Evelyn stares hard at the scene from long ago. His face had looked cruel from the time she first met him, but she hadn’t fully understood that was what it was then. He had just seemed cold and efficient, like so many of the commanding officers she had encountered in the service. And although his reputation had preceded him, she had not realised just how calculating he could be until she had seen it for herself.
She begins to tear the photo in half, then stops and peels off just the right-hand quarter, the section that contains the figure of Robinson, standing on the edge of the group, slightly separated from the other three figures. She places this strip on top of her folded newspaper, then picks up her pencil. She tests the tip with her finger, then sharpens it to a needle-like point and then, with the pencil clenched in her fist, she stabs Robinson’s face. Into both the eyes she goes, into that nose and into that hard, unsmiling mouth, until the fragment is tattered and unrecognisable. Satisfied with the destruction of his features, she tears the image into tiny pieces and, clutching them in her hand, shuffles into her bathroom and flushes the scraps away in the toilet.
Then she hobbles back to her chair and picks out the single picture of the blonde child from the tin. She compares it with the one she kisses every night, the one hidden in her bedside table drawer beneath the Bible. She holds both the tiny snaps side by side, trying to decide which is the better picture.
She had often walked past the garden, trying to get a glimpse of the child, and before she finally left Germany, she had decided to take some snapshots around the village. If anyone asked, she could say she was returning home shortly and wanted to remember the years she had spent at Wildflecken. She didn’t really care about recording the houses, the oxen ploughing the fields or the church; she only wanted to keep the ones of the child.
‘Lieselotte,’ she whispers. ‘They called you Lotte, but you were always Liese to me.’ She kisses both of the little photos and puts one back in the biscuit tin with all the other old family pictures. Pat can wonder all she likes, but she will never tell her.
Part II
Clever and good-looking (6,3,9)
12
20 November 1943
My dearest, darling Hugh,
This letter will never leave this country, let alone my possession, so I can say whatever I like without fear of reprisals or censure. All this time, ever since that terrible day when I was told you had gone for ever, I’ve been blaming you for taking risks, cursed you for not making it back home to me, but now I know that it was not your fault. Today, I found out that you and the others were terribly betrayed.

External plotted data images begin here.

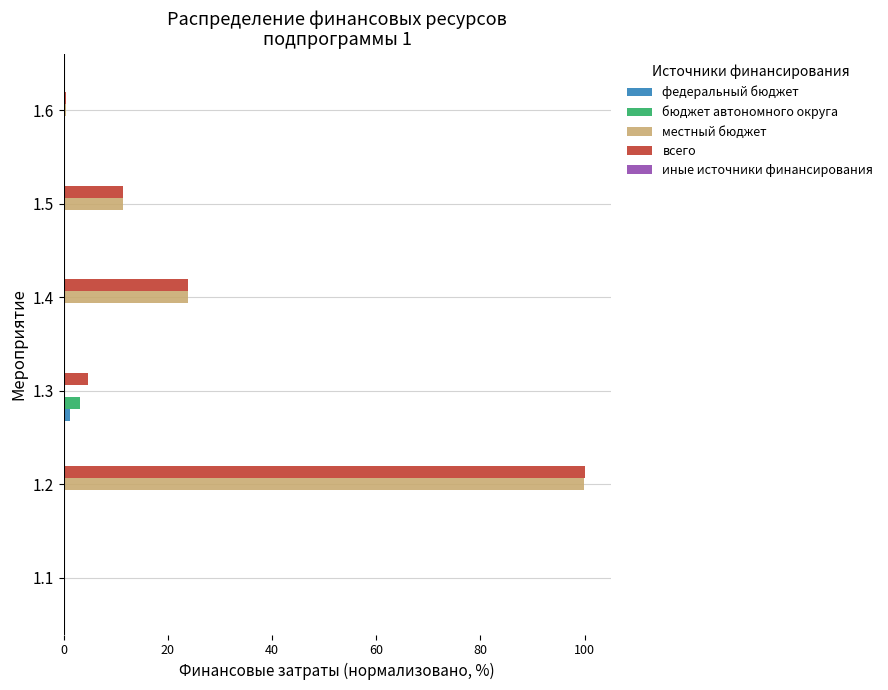

Which series changed the most between 1.2 and 1.5?

всего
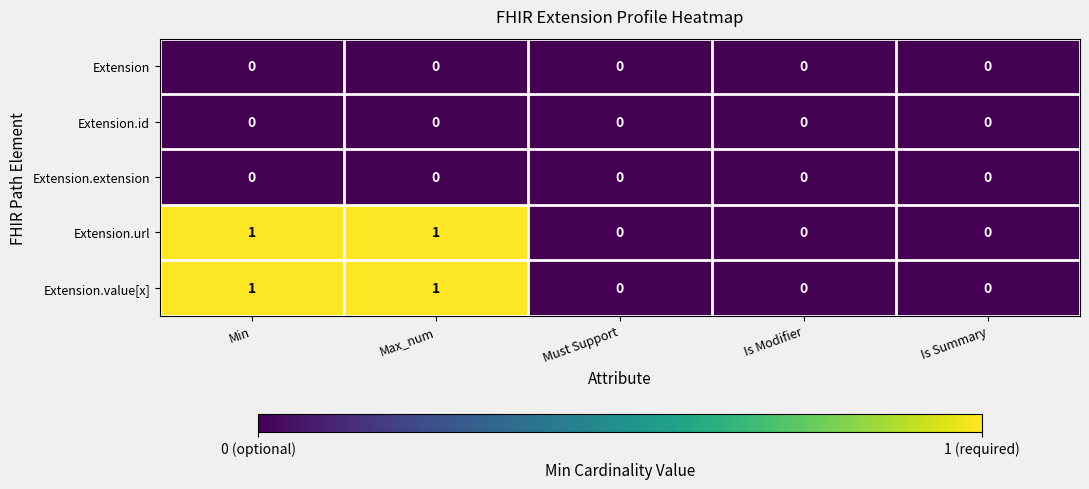

What is the spread (max minus min) of values at Min?

1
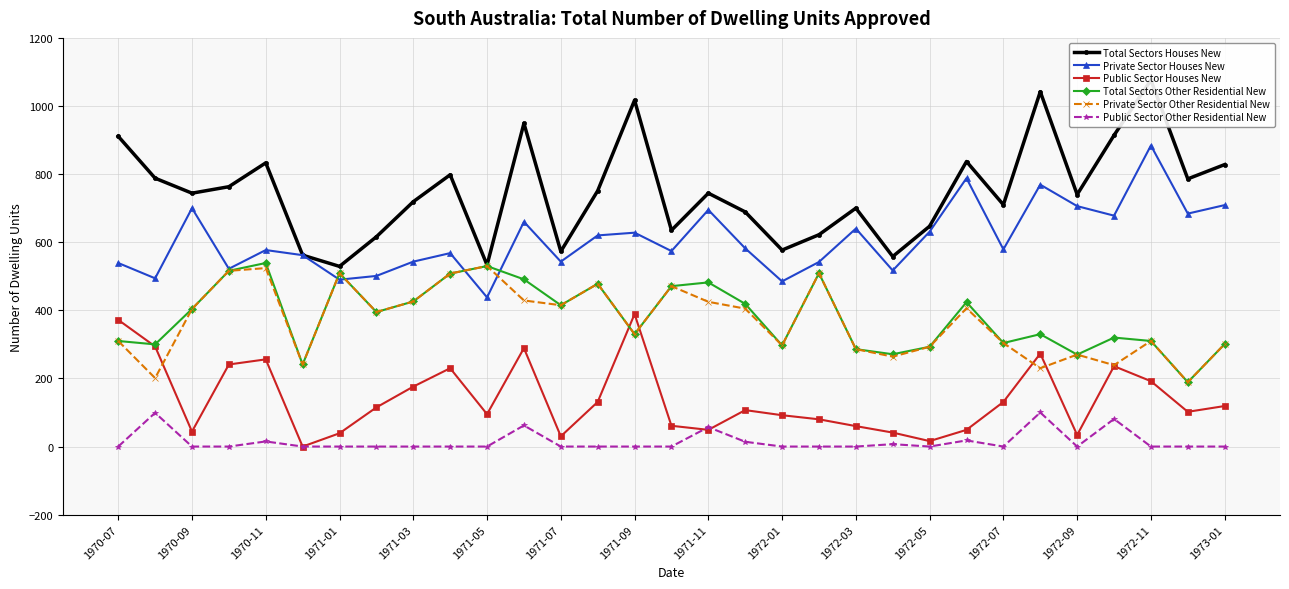

How many lines are shown in the chart?

6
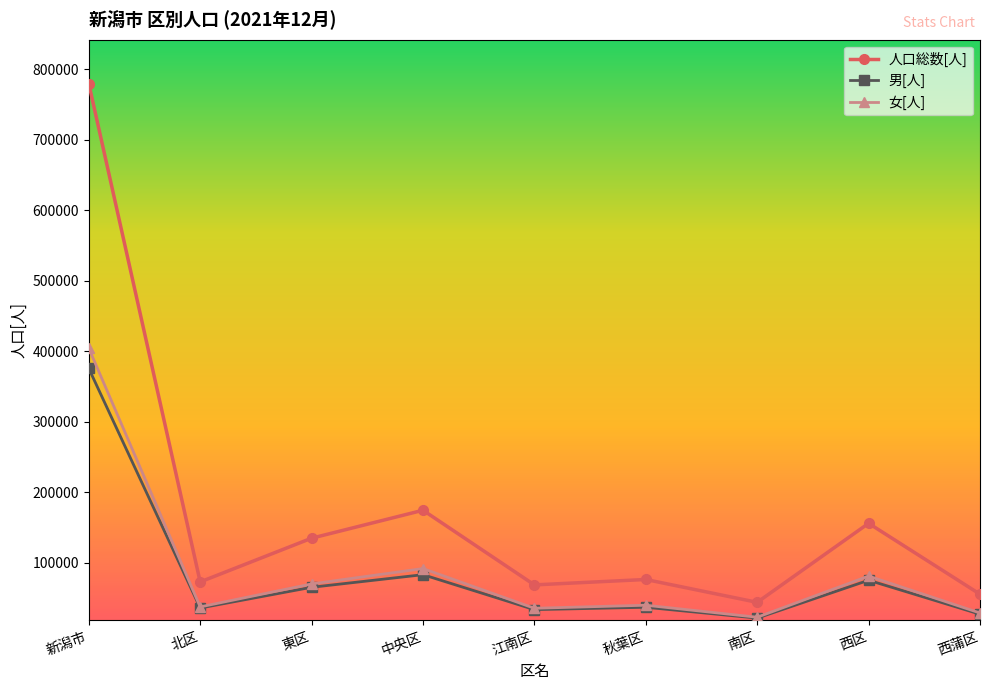

Is it true that 男[人] equals 74858 at 西区?

True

He didn’t want to ‘spill the beans’, as he put it, but your friend Tim McNeil came to see me this afternoon. He said he’d promised you that if he managed to get back home and you didn’t make it through, then he would call on me. He’s such a sweetie and it’s a great comfort to know that you were good friends and supported each other. I told him the only thing I’m grateful for in this whole sorry business is that you weren’t captured like the others. It’s a mercy of a kind that you were shot trying to escape and were never tortured.

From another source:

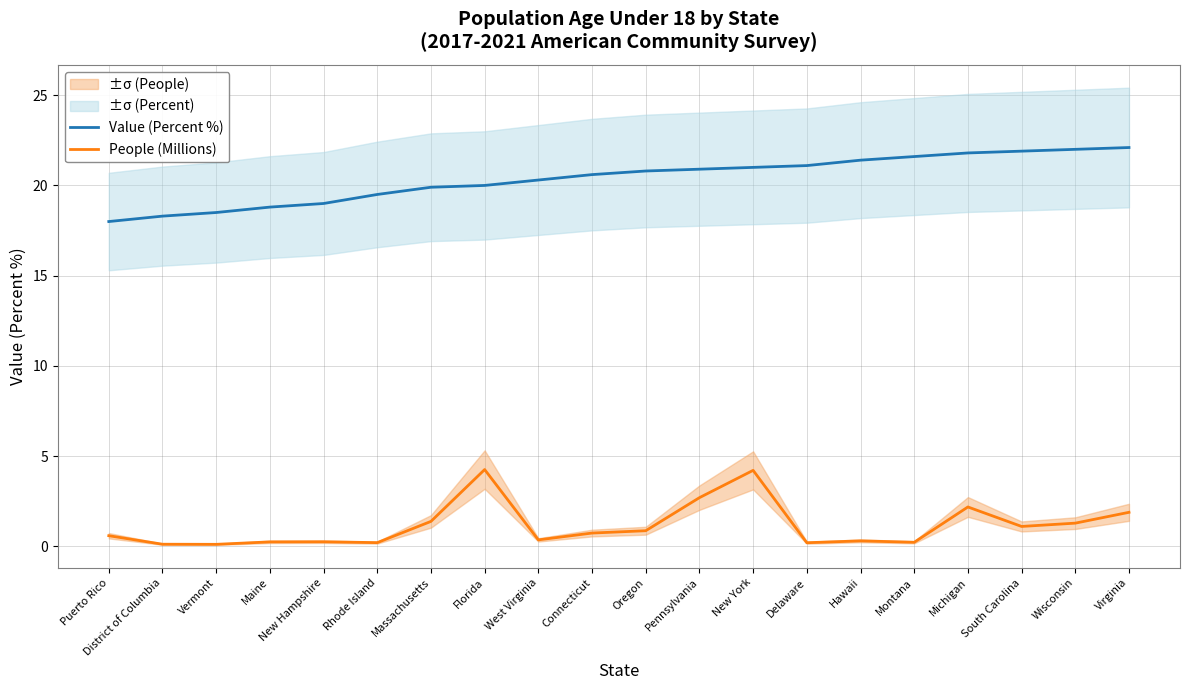

What is the average value of the People (Millions) series?

1.2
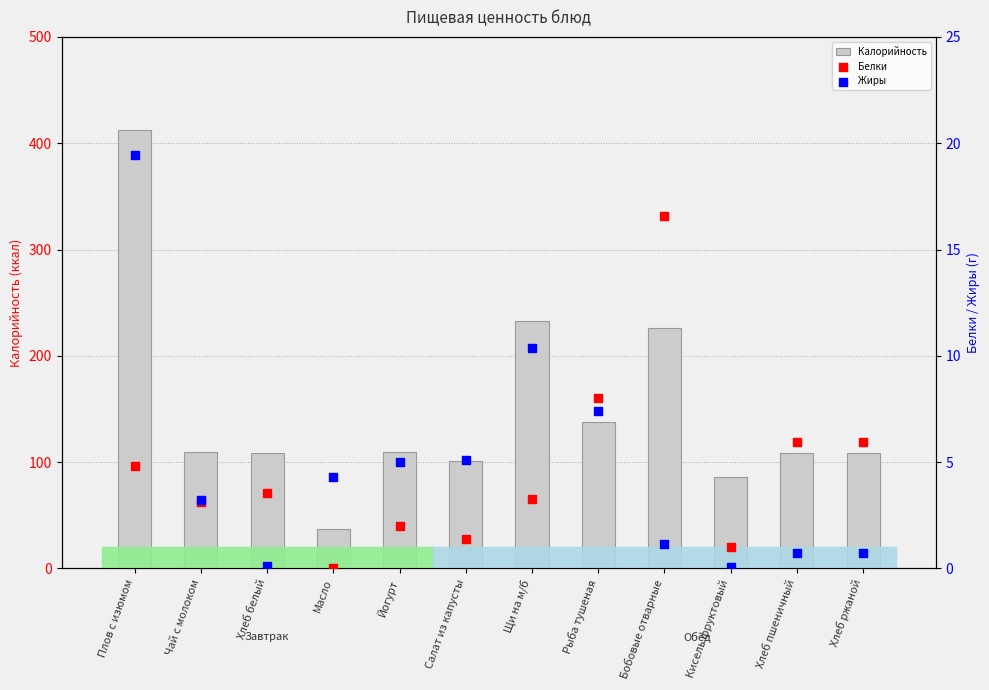

Which series reaches the maximum Y coordinate?

Калорийность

Tim and I met for tea at the Coventry Street Corner House. You must remember it, darling, we went there soon after they opened the Old Vienna café and we were both unsure whether we would like the Aufschnitt or other foreign delicacies on the menu, so we ordered the special salad, full of prawns, egg and ham. That was four years ago, before the war even started. I wasn’t sure if I could manage to go back to where we had once been so happy but I decided to make an effort and wore my tailored uniform, the one Mama insisted I should have made. I think she thought I’d let the family down in my regulation kit. I’m not sure what she’d think if she knew I’m down to my last pair of stockings. If I wreck these, it’ll be Bisto seams for me like everyone else!